Außergerichtlicher Vergleich als hinreichender sachlicher Grund für eine Befristung


Bundesarbeitsgericht, Urteil vom 22.10.2003, 7 AZR 666/02

Vereinbaren die Parteien im Streit um die Wirksamkeit einer Befristung außergerichtlich eine weitere Befristung, so ist diese nicht mehr vor dem Gericht angreifbar.

Die Arbeitnehmerin (Klägerin) war seit 1991 auf Grund von insgesamt 13 befristeten Arbeitsverträgen beim Arbeitgeber (Beklagter) beschäftigt. Sie führte einen Rechtsstreit gegen den Arbeitgeber wegen der Wirksamkeit der (vor)letzten Befristung. Während dieses Rechtsstreits schlossen die Parteien einen weiteren Arbeitsvertrag u. a. mit der Maßgabe: "Die Mitarbeiterin wird ab .... eingestellt als Zeitangestellte bis zum 31.7.1999". Die Befristung wurde begründet mit Schwangerschaftsvertretung bzw. erhöhtem Arbeitsanfall. Weiter vereinbarten die Parteien: "Die Arbeitnehmerin nimmt ihren vor dem Arbeitsgericht anhängige Klage (mit der sie die Unwirksamkeit der vorherigen Befristung geltend gemacht hatte) zurück".

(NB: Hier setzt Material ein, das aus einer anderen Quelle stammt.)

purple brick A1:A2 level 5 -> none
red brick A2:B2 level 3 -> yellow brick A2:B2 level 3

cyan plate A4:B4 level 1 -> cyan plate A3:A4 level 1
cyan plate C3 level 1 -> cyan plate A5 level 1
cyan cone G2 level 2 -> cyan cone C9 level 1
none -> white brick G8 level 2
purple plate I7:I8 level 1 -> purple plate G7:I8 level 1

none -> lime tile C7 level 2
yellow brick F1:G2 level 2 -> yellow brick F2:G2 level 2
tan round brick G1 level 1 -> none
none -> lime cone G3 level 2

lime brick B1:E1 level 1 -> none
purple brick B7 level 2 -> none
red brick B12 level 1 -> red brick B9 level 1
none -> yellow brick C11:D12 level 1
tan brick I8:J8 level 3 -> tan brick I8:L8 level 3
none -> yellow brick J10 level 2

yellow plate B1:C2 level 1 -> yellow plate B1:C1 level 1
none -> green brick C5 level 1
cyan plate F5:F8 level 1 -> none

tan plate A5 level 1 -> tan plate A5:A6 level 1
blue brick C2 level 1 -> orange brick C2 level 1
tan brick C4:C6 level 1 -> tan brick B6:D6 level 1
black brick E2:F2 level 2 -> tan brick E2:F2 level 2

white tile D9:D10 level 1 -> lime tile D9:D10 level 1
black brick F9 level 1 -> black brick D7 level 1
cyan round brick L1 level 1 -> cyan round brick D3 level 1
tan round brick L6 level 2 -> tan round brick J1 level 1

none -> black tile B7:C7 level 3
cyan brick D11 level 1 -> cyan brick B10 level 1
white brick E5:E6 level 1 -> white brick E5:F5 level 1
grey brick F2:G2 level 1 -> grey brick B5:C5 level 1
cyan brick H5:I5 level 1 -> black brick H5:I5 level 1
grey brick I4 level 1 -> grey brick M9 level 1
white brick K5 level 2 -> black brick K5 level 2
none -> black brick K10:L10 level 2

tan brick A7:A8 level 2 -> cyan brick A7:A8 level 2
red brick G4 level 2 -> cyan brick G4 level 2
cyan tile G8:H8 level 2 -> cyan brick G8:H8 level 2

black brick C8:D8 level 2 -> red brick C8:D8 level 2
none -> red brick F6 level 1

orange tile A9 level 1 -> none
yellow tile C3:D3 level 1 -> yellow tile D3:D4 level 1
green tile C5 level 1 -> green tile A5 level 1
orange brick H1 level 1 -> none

Im jetzt zu entscheidenden Rechtsstreit machte die Arbeitnehmerin geltend, die in diesem Arbeitsvertrag vereinbarte Befristung sei unwirksam. Sie sei unbefristet beschäftigt.

Dem hat das BAG nicht zugestimmt. Das BAG sieht die Befristung schon deswegen gerechtfertigt, weil sich die Parteien im Stadium einer rechtlichen Auseinandersetzung über die Wirksamkeit einer vorherigen Befristung verständigt haben und im Wege gegenseitigen Nachgebens eine Einigung über die Fortsetzung des Arbeitsverhältnisses gefunden haben. Der in dem neuerlichen Arbeitsvertrag zum Ausdruck gekommene außergerichtliche Vergleich über die Frage der Befristung reicht als sachlicher Grund zur Rechtfertigung der Befristung aus.

Dies galt schon in der bisherigen Rechtsprechung des BAG so. Voraussetzung dafür sei, dass die Parteien gegensätzliche Rechtsstandpunkte darüber eingenommen haben, ob bzw. wie lange noch ein Arbeitsverhältnis zwischen ihnen besteht. Schließen die Parteien in dieser Situation einen weiteren befristeten Vertrag, so stellt das gegenseitige Nachgeben den sachlichen Grund für die Befristung dar. Zwar verdient der Arbeitnehmer in seiner wirtschaftlich schwächeren Position grundsätzlich den Schutz der arbeitsgerichtlichen Kontrolle eines Vertrages. Dieses Schutzes bedürfe es aber nicht mehr, wenn bereits ein offener Streit zwischen den Parteien über den unbefristeten Fortbestand des Arbeitsverhältnisses besteht. Es könne dann nicht mehr angenommen werden, dass gegebenenfalls durch die Vereinbarung der Befristung der dem Arbeitnehmer grundsätzlich zustehende gesetzliche Kündigungsschutz umgangen wird.

Dies hat das Gericht in dem vorliegenden Urteil für die außergerichtliche Einigung der Parteien entschieden. Für die Einigung in Form eines gerichtlichen Vergleichs ist seit 2001 durch § 14 Abs. 1 Nr. 8 des Teilzeit- und Befristungsgesetz (TzBfG) geregelt, dass gerichtliche Vergleiche – bei denen die Umgehung des Kündigungsschutzes als bereits durch das Gericht kontrolliert gilt – einen sachlichen Grund für die Befristung darstellen.

Abschließend stellt das Gericht noch klar, dass die außergerichtliche Einigung auch dann als Rechtfertigung wirksam ist, wenn sie nicht ausdrücklich im Befristungsvertrag genannt ist, sondern nur die Vertretung bzw. der erhöhte Arbeitsanfall. Denn es reicht aus, wenn zurzeit des Vertragsschlusses der Befristungsgrund objektiv gegeben ist – als Begründung in den Vertrag aufgenommen zu werden braucht er nicht.